I tried not to straighten his hair as we waited outside for him to begin his try out day and my fingers were itching to tuck in his vest, but although Bobby's young for his age I felt it would be unwise to show it in front of the burgeoning gaggle of pre-teens hanging around in clusters around him, so I left him to it.

He didn't seem too nervous - that's where ten years of telling him he's marvellous have paid off.  I was glad of his confidence as he waved goodbye.

Mid-morning I received a text from his teaching assistant saying that he was actually working and really enjoying himself. I nearly fell off my chair.

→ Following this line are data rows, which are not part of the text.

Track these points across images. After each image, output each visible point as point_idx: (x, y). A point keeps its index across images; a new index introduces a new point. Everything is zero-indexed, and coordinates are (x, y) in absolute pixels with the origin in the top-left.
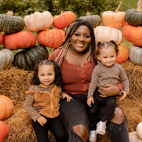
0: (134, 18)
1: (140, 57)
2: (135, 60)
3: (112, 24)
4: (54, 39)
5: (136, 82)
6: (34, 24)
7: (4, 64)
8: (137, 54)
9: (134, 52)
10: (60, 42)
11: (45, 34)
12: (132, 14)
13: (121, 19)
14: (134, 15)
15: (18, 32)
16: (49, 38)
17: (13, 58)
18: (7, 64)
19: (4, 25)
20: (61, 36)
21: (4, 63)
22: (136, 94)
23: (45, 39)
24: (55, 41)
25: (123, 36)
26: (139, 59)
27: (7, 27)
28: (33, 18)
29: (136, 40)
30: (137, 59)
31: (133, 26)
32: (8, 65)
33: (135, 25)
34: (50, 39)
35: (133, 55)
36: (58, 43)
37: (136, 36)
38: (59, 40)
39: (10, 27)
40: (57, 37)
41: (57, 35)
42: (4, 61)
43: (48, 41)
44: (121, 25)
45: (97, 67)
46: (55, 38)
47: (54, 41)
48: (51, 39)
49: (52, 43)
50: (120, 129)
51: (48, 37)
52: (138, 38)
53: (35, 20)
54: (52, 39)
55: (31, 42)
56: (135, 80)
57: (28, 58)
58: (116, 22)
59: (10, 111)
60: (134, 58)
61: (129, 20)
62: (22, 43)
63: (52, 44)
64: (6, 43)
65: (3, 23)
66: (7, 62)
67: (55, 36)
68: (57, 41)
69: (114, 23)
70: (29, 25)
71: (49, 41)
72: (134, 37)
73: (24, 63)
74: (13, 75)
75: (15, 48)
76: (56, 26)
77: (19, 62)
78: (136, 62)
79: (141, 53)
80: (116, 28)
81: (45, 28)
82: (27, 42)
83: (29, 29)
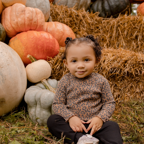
18: (80, 3)
32: (81, 6)
57: (106, 2)
66: (81, 1)
73: (100, 7)
74: (84, 17)
77: (95, 7)
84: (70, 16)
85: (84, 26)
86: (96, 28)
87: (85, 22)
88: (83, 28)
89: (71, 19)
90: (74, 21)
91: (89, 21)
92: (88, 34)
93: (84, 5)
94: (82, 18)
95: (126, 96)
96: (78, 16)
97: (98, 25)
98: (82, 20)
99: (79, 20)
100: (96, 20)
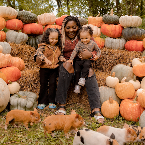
0: (108, 18)
1: (111, 43)
3: (94, 23)
5: (108, 59)
6: (44, 20)
8: (109, 41)
12: (107, 16)
13: (100, 20)
14: (108, 17)
15: (33, 23)
17: (27, 39)
19: (25, 16)
22: (108, 69)
27: (27, 18)
28: (43, 16)
29: (109, 32)
31: (107, 24)
32: (24, 42)
33: (108, 23)
37: (109, 30)
39: (29, 18)
42: (22, 38)
44: (100, 24)
45: (79, 42)
50: (91, 80)
52: (110, 30)
53: (44, 17)
55: (40, 30)
56: (108, 58)
57: (37, 40)
58: (97, 22)
59: (22, 66)
60: (108, 44)
61: (105, 20)
62: (35, 30)
65: (25, 15)
66: (24, 40)
69: (95, 23)
70: (40, 20)
73: (34, 43)
74: (26, 49)
75: (29, 33)
76: (58, 23)
77: (31, 42)
78: (108, 47)
79: (112, 40)
80: (97, 26)
81: (50, 23)
82: (38, 30)
83: (40, 23)
85: (26, 54)
89: (19, 51)
90: (21, 52)
91: (29, 52)
92: (28, 58)
96: (23, 49)
98: (25, 51)
99: (23, 51)
100: (33, 50)
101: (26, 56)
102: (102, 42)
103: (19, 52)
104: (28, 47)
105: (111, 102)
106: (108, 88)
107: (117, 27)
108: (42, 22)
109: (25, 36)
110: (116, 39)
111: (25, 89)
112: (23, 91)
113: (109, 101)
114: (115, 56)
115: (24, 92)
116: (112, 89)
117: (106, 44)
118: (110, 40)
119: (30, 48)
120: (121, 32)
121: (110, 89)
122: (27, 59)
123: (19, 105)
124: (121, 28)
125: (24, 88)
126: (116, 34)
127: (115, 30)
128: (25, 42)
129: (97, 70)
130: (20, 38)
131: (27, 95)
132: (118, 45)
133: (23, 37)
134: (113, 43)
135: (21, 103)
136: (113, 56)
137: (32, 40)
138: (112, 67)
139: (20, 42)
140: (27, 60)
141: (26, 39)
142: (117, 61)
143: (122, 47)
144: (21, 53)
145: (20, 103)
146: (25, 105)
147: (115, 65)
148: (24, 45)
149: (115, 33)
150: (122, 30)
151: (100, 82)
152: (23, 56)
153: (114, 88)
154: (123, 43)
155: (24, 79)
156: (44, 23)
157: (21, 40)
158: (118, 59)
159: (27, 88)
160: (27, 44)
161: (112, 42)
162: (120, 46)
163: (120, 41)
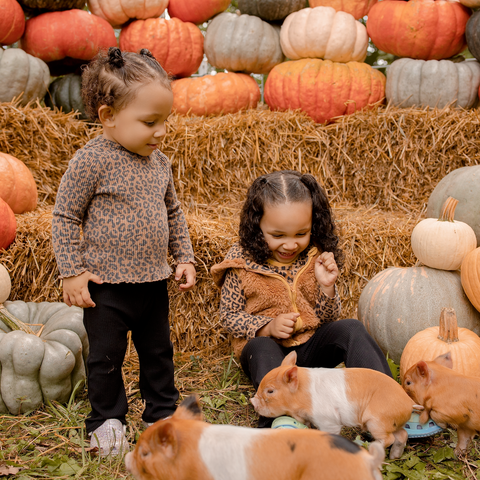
1: (418, 79)
2: (405, 95)
3: (338, 2)
4: (168, 41)
5: (407, 153)
7: (19, 85)
8: (409, 74)
9: (401, 70)
10: (185, 55)
11: (144, 28)
15: (68, 8)
16: (154, 37)
17: (46, 82)
18: (28, 88)
20: (189, 37)
21: (19, 81)
22: (407, 195)
23: (144, 41)
24: (171, 50)
25: (368, 35)
26: (416, 87)
29: (407, 33)
30: (410, 88)
32: (30, 94)
34: (157, 42)
35: (398, 81)
36: (179, 54)
37: (407, 21)
38: (183, 48)
40: (177, 36)
41: (178, 33)
42: (21, 73)
43: (151, 46)
44: (363, 5)
46: (171, 40)
47: (168, 47)
48: (160, 39)
49: (163, 52)
51: (151, 33)
52: (413, 24)
54: (163, 42)
60: (402, 87)
62: (76, 38)
63: (163, 55)
64: (32, 35)
66: (30, 82)
67: (173, 36)
68: (177, 49)
71: (155, 45)
72: (400, 26)
73: (76, 96)
74: (42, 123)
75: (55, 54)
76: (176, 12)
77: (64, 95)
78: (405, 98)
79: (421, 69)
80: (349, 12)
81: (145, 9)
82: (91, 38)
83: (99, 12)
84: (9, 125)
85: (44, 147)
86: (73, 149)
87: (46, 134)
88: (41, 151)
89: (11, 131)
90: (19, 135)
91: (57, 135)
92: (55, 164)
93: (38, 90)
94: (39, 127)
95: (177, 315)
96: (27, 122)
97: (78, 141)
98: (38, 131)
99: (31, 133)
100: (72, 130)
101: (46, 153)
102: (374, 82)
103: (11, 136)
104: (53, 113)
105: (449, 336)
106: (424, 272)
107: (444, 9)
108: (107, 8)
109: (37, 67)
110: (443, 62)
111: (38, 291)
112: (28, 300)
113: (436, 330)
114: (440, 135)
115: (32, 305)
116: (442, 274)
117: (394, 88)
118: (413, 66)
119: (63, 118)
120: (459, 31)
121: (436, 277)
122: (49, 165)
123: (8, 363)
124: (459, 14)
125: (35, 286)
126: (440, 41)
127: (435, 23)
128: (35, 95)
129: (356, 206)
130: (14, 72)
131: (44, 318)
132: (450, 86)
133: (27, 67)
134: (425, 82)
135: (15, 356)
136: (430, 137)
137: (66, 85)
138: (426, 188)
139: (13, 90)
140: (49, 173)
141: (40, 80)
142: (451, 157)
143: (467, 95)
144: (22, 142)
145: (11, 355)
146: (33, 365)
147: (438, 177)
148: (34, 106)
149: (436, 36)
150: (465, 23)
151: (379, 250)
152: (30, 152)
153: (455, 272)
154: (471, 78)
155: (31, 244)
156: (118, 8)
157: (16, 85)
158: (454, 148)
159: (48, 286)
160: (48, 103)
161: (422, 78)
162: (461, 90)
163: (457, 71)
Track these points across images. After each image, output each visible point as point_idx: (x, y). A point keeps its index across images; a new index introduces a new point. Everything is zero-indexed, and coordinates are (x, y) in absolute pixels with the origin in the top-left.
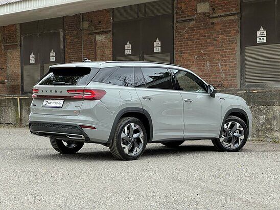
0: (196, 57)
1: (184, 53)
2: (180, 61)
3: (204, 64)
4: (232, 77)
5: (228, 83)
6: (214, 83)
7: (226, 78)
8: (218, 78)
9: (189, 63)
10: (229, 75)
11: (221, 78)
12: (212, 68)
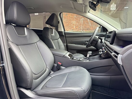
0: (75, 16)
1: (68, 14)
2: (66, 18)
3: (80, 19)
4: (95, 26)
5: (93, 28)
6: (85, 28)
7: (92, 26)
8: (88, 26)
9: (71, 19)
10: (94, 25)
11: (89, 26)
12: (84, 22)
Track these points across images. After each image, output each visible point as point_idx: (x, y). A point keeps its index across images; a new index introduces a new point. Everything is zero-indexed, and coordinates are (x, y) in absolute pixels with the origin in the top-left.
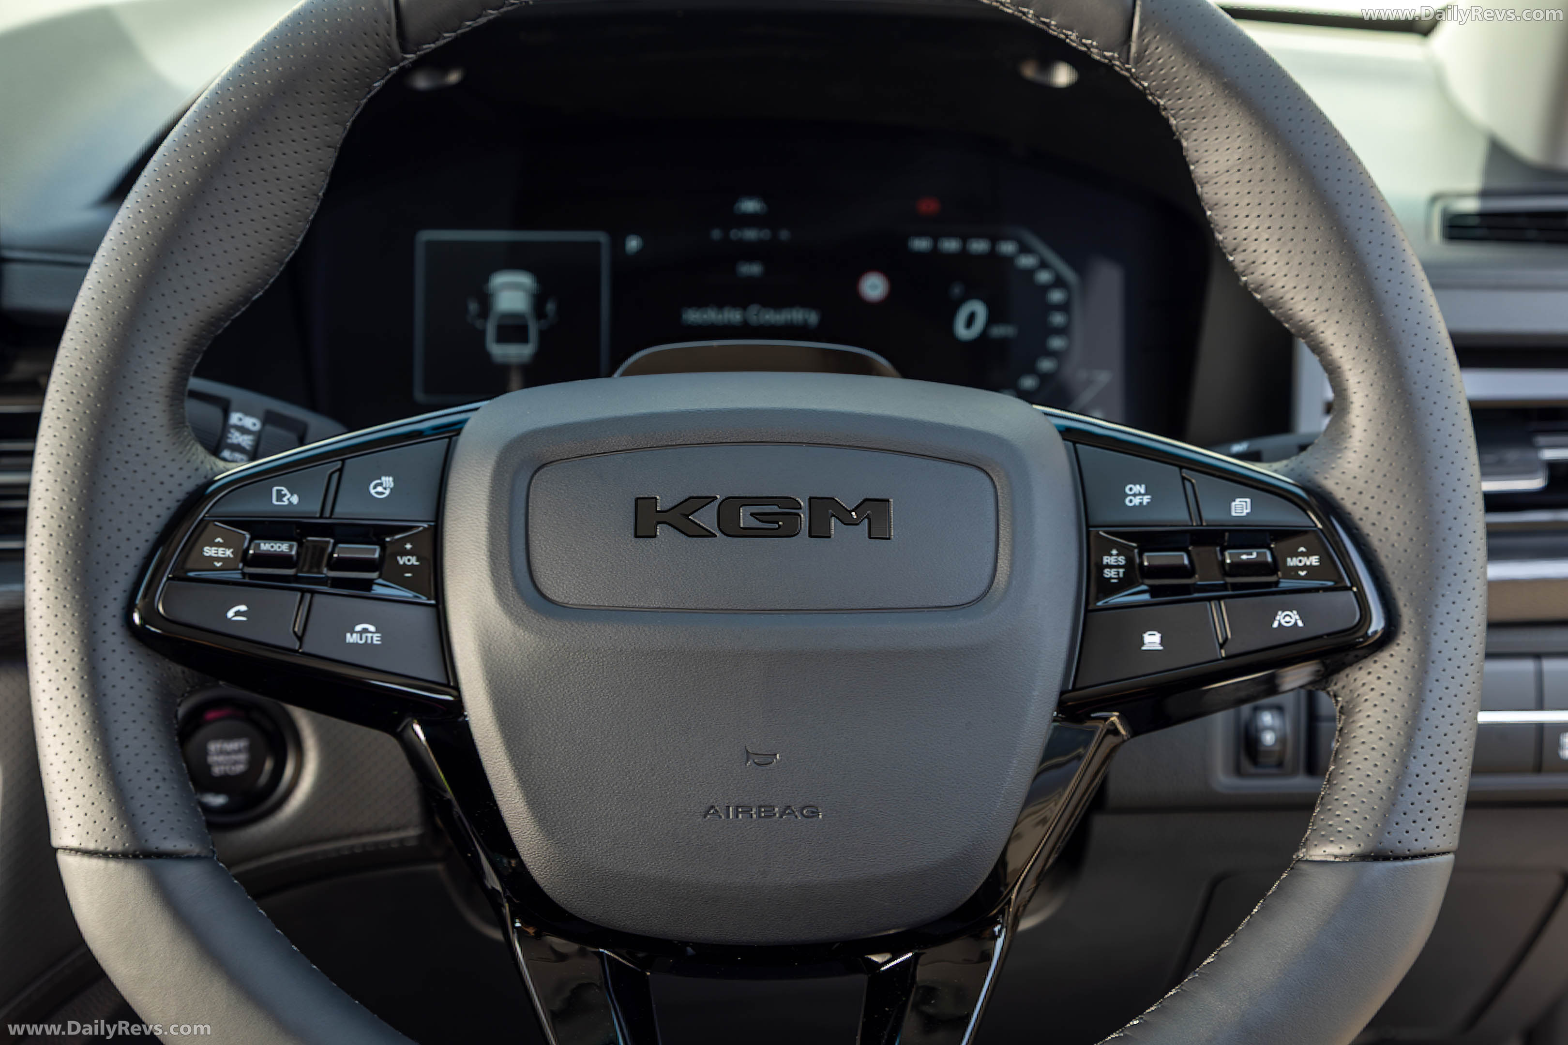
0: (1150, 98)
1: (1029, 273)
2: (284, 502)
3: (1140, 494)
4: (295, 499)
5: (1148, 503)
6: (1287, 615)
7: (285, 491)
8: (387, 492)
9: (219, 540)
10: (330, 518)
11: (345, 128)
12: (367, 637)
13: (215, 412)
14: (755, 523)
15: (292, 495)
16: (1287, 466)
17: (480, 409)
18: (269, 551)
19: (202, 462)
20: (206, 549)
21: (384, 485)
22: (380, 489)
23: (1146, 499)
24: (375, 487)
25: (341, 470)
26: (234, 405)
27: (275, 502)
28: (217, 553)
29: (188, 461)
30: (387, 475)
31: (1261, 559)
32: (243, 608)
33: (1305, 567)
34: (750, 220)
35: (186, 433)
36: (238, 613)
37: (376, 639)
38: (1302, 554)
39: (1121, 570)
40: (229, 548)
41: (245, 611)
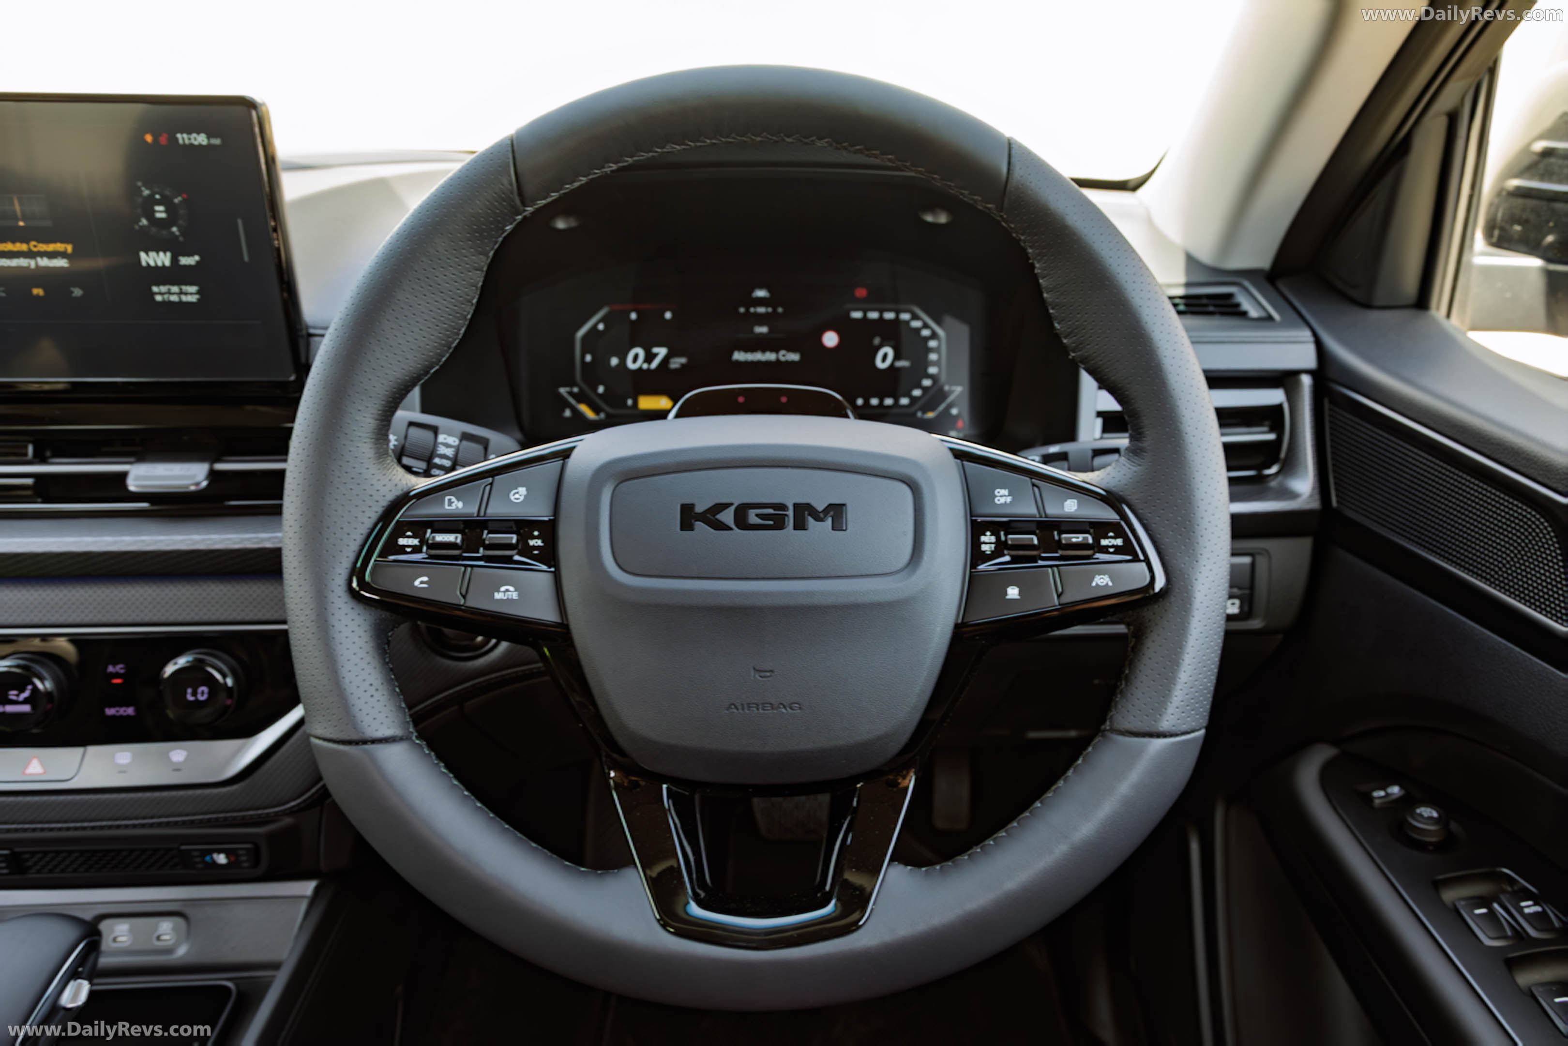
0: (1014, 235)
1: (917, 331)
2: (453, 507)
3: (1005, 496)
4: (460, 505)
5: (1010, 502)
6: (1102, 578)
7: (453, 499)
8: (522, 498)
9: (409, 533)
10: (484, 516)
11: (488, 257)
12: (508, 595)
13: (429, 435)
14: (759, 521)
15: (458, 502)
16: (1098, 476)
18: (442, 540)
19: (400, 480)
20: (400, 539)
21: (520, 494)
22: (517, 496)
23: (1009, 499)
24: (514, 494)
25: (491, 484)
26: (440, 430)
27: (447, 507)
28: (408, 542)
29: (390, 480)
30: (522, 486)
31: (1085, 542)
32: (425, 579)
33: (1113, 546)
34: (761, 302)
35: (388, 461)
36: (422, 582)
37: (515, 596)
38: (1111, 537)
39: (993, 546)
40: (417, 538)
41: (426, 581)
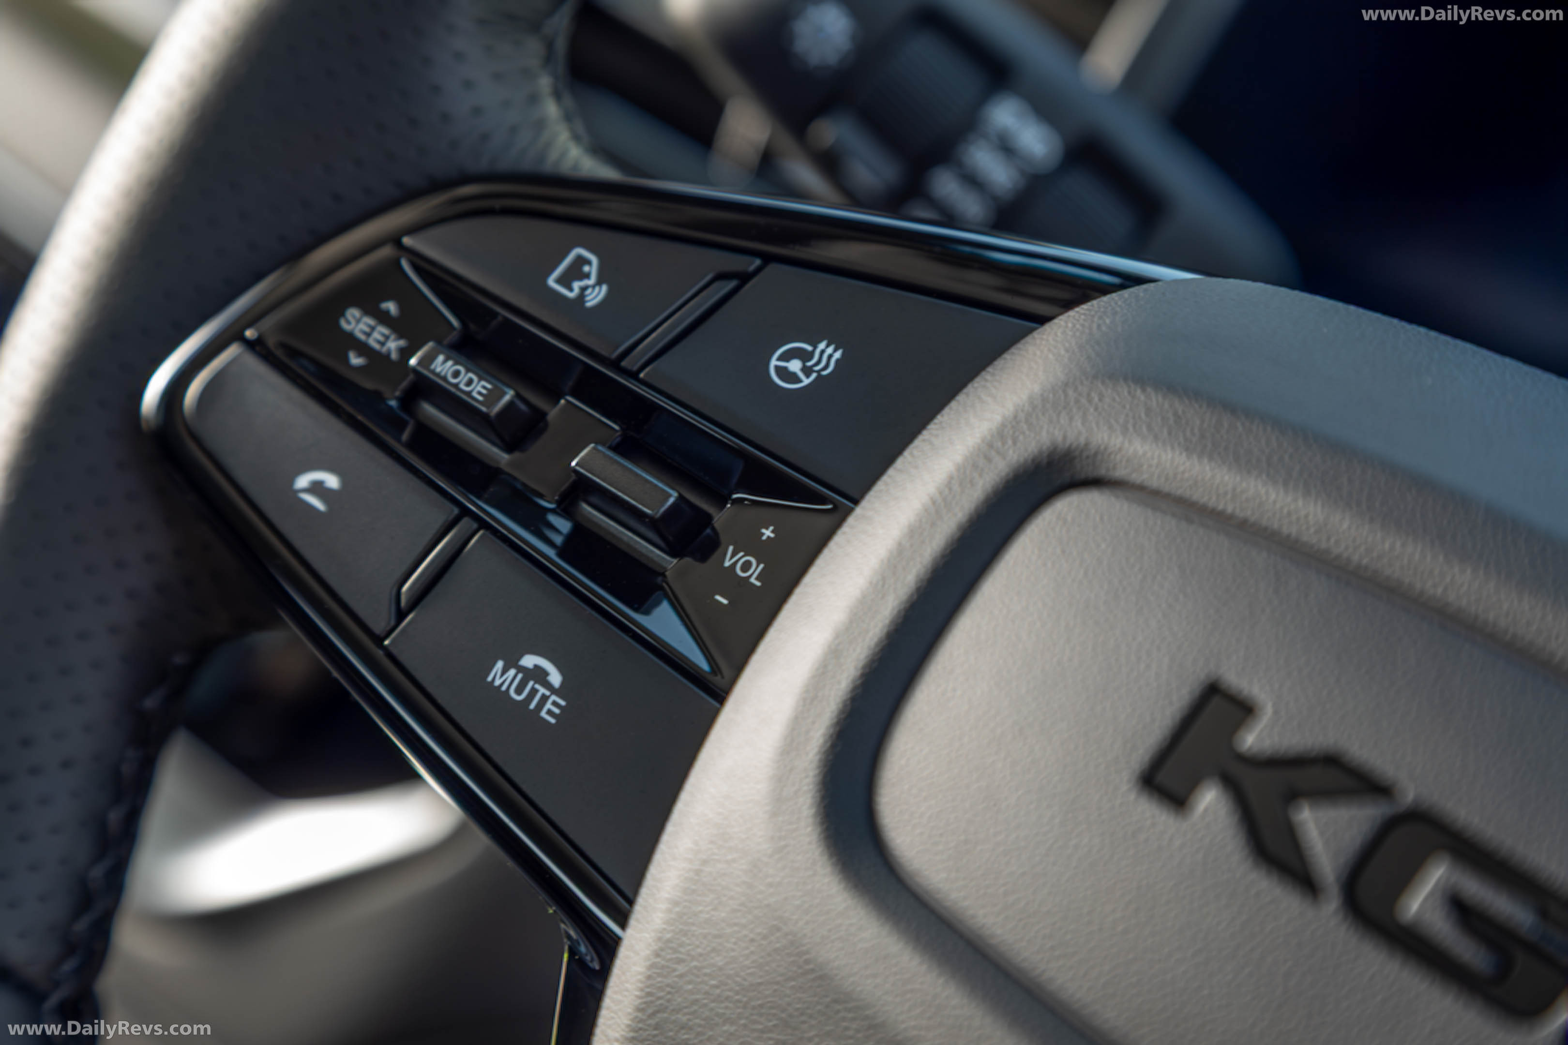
2: (571, 289)
7: (593, 268)
9: (391, 307)
10: (635, 375)
12: (534, 691)
15: (599, 283)
17: (1160, 283)
18: (445, 379)
20: (353, 313)
22: (795, 366)
25: (744, 278)
28: (368, 335)
32: (332, 481)
36: (317, 488)
40: (400, 336)
41: (330, 491)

He emerged smiling amid reassuring noises from his teaching assistant that it had all gone really well. On closer inspection, his bag contained a welcome book. In it, he'd descibed his day as 'Cool and awesome' and after filling in a page titled This is me... he'd put 'LOL - Like it!'

They got a LOL. Praise indeed.

Stuff not asking autistic kids too many questions, I delivered them like a machine-gun in the car. Back in his comfort zone, playing his 3DS to chill out, he wasn't especially bothered about answering them. He just said it was a cool school and he'd obviously eaten well because half of it was still round his face.

Although Alec has many more difficulties than Bobby, his transition will be a lot easier. His small special secondary is the natural progression to his primary school, they already know him there and it's all very relaxed.

Bobby, on the other hand, will be an autistic fish in a mainstream pond of social sharks. But they will take good care of him, I know that, and I can only see a bright future ahead. Full of LOLs.